Your child is in school, and you only work 2 short shifts a week, why aren't you making your lectures?
It's a bit stressful and yes, I wrote most of my work between the hours of 7/8pm and 2am because that's when my kids were asleep, but it is doable.

Mushrooms0up · 15/02/2022 17:03

Can you post a typical day? I found it really helped me if I treated university like a proper work day.

So I would work 9am - 5pm in the library and go home. If it wasn’t done in that time it wasn’t done. It really cut down my procrastinating and meant I could properly switch off in the evenings.

umbel · 15/02/2022 17:21

Sounds like you have a lot on. As a quick fix, can you pay for someone to transcribe your interview data? It is hugely time consuming, but not all that pricey to pay an audio typist to do it. My uni has a preferred supplier.

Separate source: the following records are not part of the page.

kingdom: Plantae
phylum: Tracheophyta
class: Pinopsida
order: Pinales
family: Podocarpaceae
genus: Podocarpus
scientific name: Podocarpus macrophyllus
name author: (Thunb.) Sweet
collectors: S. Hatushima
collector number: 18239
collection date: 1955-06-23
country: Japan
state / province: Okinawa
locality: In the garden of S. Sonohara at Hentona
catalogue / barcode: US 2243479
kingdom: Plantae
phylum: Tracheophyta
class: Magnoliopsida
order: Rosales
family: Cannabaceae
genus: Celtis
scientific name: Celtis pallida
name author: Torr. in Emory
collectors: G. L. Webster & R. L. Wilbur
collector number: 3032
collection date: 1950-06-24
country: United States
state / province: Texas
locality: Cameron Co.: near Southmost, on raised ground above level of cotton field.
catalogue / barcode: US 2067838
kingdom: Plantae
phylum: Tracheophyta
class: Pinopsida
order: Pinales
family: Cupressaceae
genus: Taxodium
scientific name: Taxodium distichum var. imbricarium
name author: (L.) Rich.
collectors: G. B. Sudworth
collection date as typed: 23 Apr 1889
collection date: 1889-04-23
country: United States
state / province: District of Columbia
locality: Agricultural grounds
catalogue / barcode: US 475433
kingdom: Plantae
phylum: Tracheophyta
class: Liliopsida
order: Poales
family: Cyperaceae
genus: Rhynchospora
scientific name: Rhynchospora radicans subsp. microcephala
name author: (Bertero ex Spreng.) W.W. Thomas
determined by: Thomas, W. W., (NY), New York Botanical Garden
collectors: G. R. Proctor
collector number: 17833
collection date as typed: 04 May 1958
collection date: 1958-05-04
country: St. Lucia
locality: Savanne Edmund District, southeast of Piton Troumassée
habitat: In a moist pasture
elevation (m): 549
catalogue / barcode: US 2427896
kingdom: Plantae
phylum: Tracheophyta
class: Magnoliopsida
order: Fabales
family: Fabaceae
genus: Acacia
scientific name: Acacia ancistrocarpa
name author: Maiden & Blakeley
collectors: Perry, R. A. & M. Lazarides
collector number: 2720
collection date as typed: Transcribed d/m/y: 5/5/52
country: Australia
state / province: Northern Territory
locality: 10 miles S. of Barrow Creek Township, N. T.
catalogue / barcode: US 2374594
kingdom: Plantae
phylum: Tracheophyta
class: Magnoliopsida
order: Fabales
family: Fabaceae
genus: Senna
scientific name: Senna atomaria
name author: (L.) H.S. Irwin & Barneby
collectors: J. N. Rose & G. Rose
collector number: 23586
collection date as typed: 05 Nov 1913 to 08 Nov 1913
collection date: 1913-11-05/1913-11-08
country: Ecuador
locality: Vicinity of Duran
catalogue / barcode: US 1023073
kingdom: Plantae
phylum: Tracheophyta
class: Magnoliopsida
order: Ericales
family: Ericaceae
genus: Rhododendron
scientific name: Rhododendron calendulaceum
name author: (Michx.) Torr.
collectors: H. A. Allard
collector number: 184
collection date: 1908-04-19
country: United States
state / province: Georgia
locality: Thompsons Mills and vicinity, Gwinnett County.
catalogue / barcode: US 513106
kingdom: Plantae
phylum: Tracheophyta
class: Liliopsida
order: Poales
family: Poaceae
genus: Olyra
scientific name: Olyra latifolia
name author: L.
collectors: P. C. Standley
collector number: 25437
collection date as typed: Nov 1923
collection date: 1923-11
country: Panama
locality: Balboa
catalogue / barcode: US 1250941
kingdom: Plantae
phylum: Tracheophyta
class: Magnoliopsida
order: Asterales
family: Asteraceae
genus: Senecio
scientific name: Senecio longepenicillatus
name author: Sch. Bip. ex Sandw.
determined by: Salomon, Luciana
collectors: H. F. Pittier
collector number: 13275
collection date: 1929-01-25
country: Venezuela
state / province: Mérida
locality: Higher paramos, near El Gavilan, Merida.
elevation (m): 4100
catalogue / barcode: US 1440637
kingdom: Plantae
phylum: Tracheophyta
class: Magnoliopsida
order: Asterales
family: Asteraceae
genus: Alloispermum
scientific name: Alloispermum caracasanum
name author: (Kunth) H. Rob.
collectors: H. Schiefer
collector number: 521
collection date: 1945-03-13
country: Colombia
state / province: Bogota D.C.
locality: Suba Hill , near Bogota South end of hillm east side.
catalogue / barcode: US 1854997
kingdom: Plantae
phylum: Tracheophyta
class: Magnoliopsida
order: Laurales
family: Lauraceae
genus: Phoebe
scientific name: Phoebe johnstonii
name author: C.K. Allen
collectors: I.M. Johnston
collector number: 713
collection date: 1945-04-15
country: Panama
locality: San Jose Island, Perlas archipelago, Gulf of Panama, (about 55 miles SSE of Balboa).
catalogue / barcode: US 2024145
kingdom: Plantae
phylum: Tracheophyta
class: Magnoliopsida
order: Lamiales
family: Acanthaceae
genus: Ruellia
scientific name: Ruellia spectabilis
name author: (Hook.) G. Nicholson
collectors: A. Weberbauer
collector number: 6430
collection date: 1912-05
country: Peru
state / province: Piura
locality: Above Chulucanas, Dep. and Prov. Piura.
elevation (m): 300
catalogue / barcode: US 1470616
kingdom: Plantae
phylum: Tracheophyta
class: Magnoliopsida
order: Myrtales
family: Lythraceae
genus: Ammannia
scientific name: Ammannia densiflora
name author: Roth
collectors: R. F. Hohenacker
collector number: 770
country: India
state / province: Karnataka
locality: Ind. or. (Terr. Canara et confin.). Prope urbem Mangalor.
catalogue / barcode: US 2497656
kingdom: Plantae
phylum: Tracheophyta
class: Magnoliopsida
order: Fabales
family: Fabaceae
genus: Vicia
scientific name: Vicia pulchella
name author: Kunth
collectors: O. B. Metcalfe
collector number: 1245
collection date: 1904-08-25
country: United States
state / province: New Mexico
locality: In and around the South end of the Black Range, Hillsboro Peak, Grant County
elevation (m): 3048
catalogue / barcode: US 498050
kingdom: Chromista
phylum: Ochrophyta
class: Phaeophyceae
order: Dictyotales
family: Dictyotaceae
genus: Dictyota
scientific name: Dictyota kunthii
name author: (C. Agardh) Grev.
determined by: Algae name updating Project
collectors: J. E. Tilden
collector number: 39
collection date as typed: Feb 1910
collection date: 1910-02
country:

Longer term, if you are set for a career in academia, you need to find a way to accept that it never all gets done, and you need to walk away from it each evening for your own health. There is such pressure to work insane hours, but don’t get sucked in. Having a kid means you will never be able to win at that competition, but you don’t need to; just find mentors who see your worth and who understand life is not one-dimensional.

It sounds like you are in a bit of a panic at the moment and need to take a step back somehow and regroup. Don’t take on too much. Everything you say ‘yes’ to, means you have to say no to something else. What will that thing be? Eating? Spending time with your kid? You’ll get there. You can do this.